**What you have to do:**
An exact restatement of all the data is required, with the pictures left out.

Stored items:
BEGIN
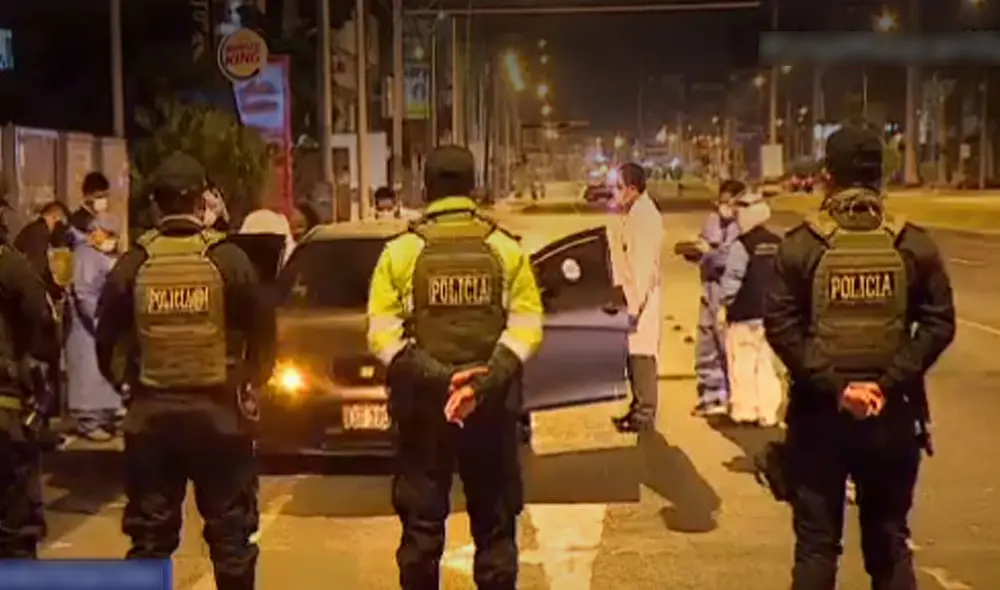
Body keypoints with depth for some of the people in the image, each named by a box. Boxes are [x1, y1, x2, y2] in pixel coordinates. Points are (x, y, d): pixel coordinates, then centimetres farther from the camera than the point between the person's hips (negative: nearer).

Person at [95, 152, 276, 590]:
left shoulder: (133, 264, -2)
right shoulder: (228, 259, -6)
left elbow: (108, 340, 3)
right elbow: (262, 335, -1)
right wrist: (251, 385, 15)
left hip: (151, 413, 2)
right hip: (219, 411, -2)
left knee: (149, 534, 11)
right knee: (229, 532, 10)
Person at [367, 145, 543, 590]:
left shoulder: (401, 252, -2)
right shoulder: (506, 249, 1)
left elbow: (382, 335, -10)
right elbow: (527, 326, -8)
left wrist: (437, 377, -14)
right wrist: (486, 381, -13)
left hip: (421, 406, 0)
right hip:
END
**Answer box:**
Body keypoints with depth for some of the people in the image, each named by a box. Boxes are [x1, y1, x2, y2] in pixel coordinates. Points are (x, y, d): pixel coordinates, then centimetres farther from the camera than the point between the person's hips (negative: nearer).

Person at [95, 152, 276, 590]:
left shoulder: (133, 264, -2)
right shoulder: (228, 259, -6)
left elbow: (108, 340, 3)
right elbow: (262, 335, -1)
right wrist: (251, 385, 15)
left hip: (151, 413, 2)
right hip: (219, 411, -2)
left knee: (149, 534, 11)
right knee: (229, 532, 10)
Person at [367, 145, 543, 590]:
left shoulder: (401, 252, -2)
right shoulder: (506, 249, 1)
left elbow: (382, 335, -10)
right elbow: (527, 326, -8)
left wrist: (437, 377, -14)
right wrist: (486, 381, -13)
left hip: (421, 406, 0)
right hip:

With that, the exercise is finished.